Смятение, охватившее Фриснера с самого начала наступления русских, было настолько велико, что генералу, оказывается, просто-напросто не пришла в голову элементарная догадка о маневре наличными силами, чтобы выиграть какое-то время, и он поторопился уже на следующий день, двадцать первого августа, не дожидаясь согласия Гитлера, отдать приказ об отводе всех войск на запад. Но было поздно: советские механизированные соединения устремились по гулким коридорам только что образовавшихся прорывов, надежно отрезая все пути отхода. Не сегодня-завтра они могли вырваться на оперативный простор.
Понимал ли хоть это генерал Фриснер? Конечно, понимал. Да, управление всей группой армий висело на волоске, а ее командующий, получив официальное разрешение на отход лишь двадцать второго августа, вроде бы махнул рукой… Между прочим, будто по иронии судьбы он как раз в это время занялся выяснением отношений с маршалом Антонеску, которому уже не подчинялась ни одна румынская дивизия, к тому же и сама Румыния готовилась покинуть гитлеровскую коалицию.
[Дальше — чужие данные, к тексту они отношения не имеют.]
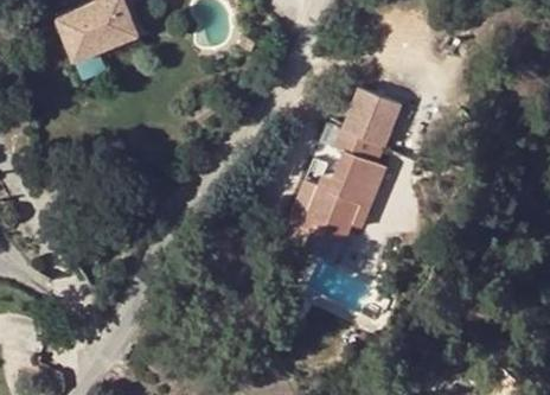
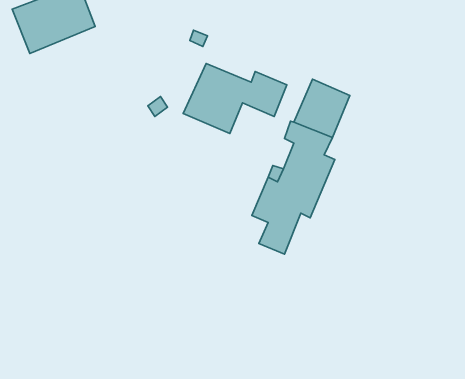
building: none -> [183,63,287,134]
В штабе Фриснера еще склонялись по старой привычке замысловатые названия бессарабских населенных пунктов, еще были в ходу топографические карты, напоминавшие о недавней обороне, еще вычерчивались по инерции разграничительные линии между отступающими армиями и корпусами, но за всем этим угадывались теперь целые европейские государства, разделенные прихотливо вьющимися границами.
Нет, никогда не думал Фриснер, что от возможного удара русских на Днестре, каким бы мощным удар ни был, в тот же миг зазмеятся катастрофические трещины на Балканах – от Черного до Адриатического моря. Ужас преследовал его с тех пор, как он впервые открыл для себя, что проигрывает не просто еще одно сражение, а всю группу государств Дунайского бассейна.